Turing went on to work for the National Physical Laboratory (NPL) and continued his research into digital computers. Here he worked on developing the Automatic Computing Engine (ACE), one of the first attempts at creating a true digital computer. It was during this time that he began to explore the relationship between computers and nature. He wrote a paper called “Intelligent Machinery” which was later published in 1969. This was one of the first times the concept of artificial intelligence was raised. He once joked-
“No, I’m not interested in developing a powerful brain. All I’m after is just a mediocre brain, something like the President of the American Telephone and Telegraph Company.”
Turing believed that machines could be created that would reflect the intricate processes of the human brain. He discussed the possibility of such machines, acknowledging the difficulty people would have accepting a machine that would pose a threat to their own intelligence, a problem that still plagues artificial intelligence today. He wrote a paper in 1950 describing what is now known as the “Turing Test.” The test consisted of a person asking questions via keyboard to both a person and an intelligent machine. He believed that if the person could not tell the machine apart from the person after a reasonable amount of time, the machine was somewhat intelligent. This test has become the ultimate test of the artificial intelligence community.
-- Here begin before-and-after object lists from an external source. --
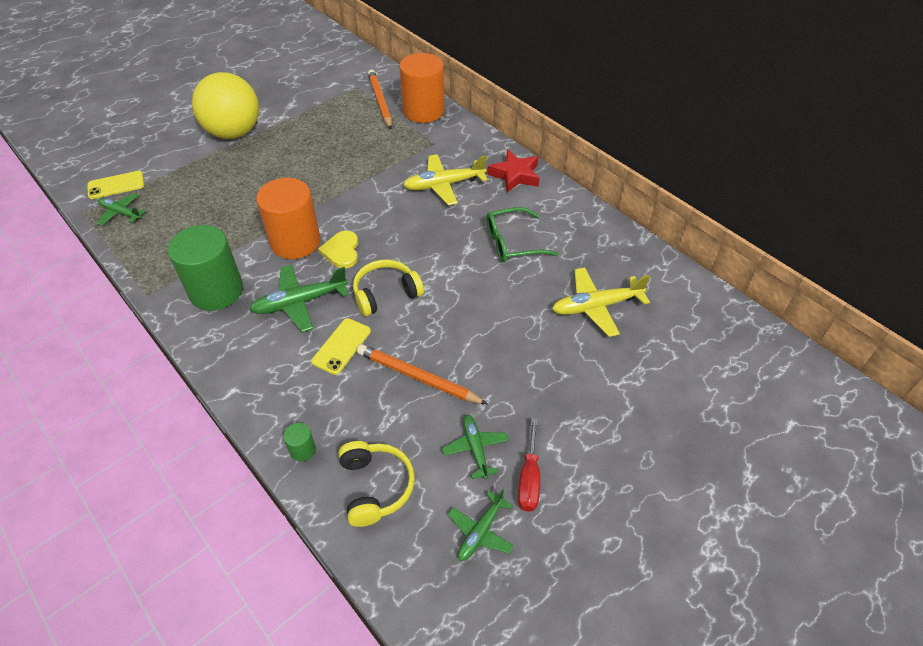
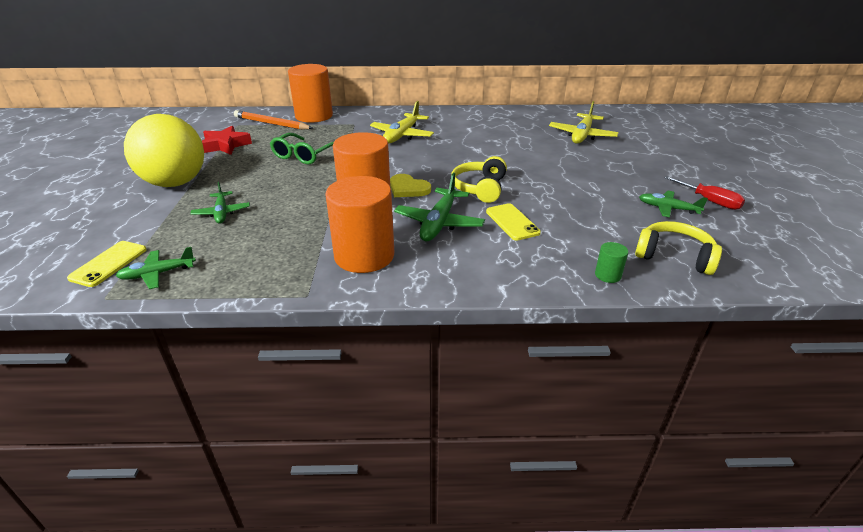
camera: 50 degrees left, 15 degrees down
green cylinder [168,225,243,311] -> orange cylinder [325,176,394,273]
orange pencil [357,344,488,405] -> none
green plane [448,489,514,561] -> green plane moved to [190,182,250,224]
green glasses [486,207,558,262] -> green glasses moved to [270,133,334,164]
red star [487,150,539,192] -> red star moved to [202,126,252,155]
An aspect of his life that most often remains unacknowledged is his contribution to Biology. By 1951 he was working on the application of mathematical theory to biological forms. In 1952 he published the first part of his theoretical study of morphogenesis, the development of pattern and form in living organisms.He was interested in how and why organisms developed particular shapes. There are millions of cells in a person or a tree, and yet all know what shape to be. Turing yearned to unravel this mystery.
Alan Turing would probably have laughed off the idea of being a philosopher. He called himself a mathematician. But his 1950 paper ‘Computer machinery and Intelligence’ has become one of the most cited works in modern philosophical literature. He brought the new mathematical concept of computability into traditional problems of mind and body, free-will and determinism.
A victim of social stigma and religious prejudice, Alan Turing was placed under house arrest and forced to take regular oestrogen injections after being convicted of homosexuality, then a punishiable offence under British law. He is believed to have brought death upon himself at the age of 41 through a self-administered dose of poison, although his mother maintained that his death was caused by a chemical experiment that went awfully wrong. Whatever the reason be, his death went on to resonate some of his own words-
” Science is a differential equation. Religion is the boundary condition.”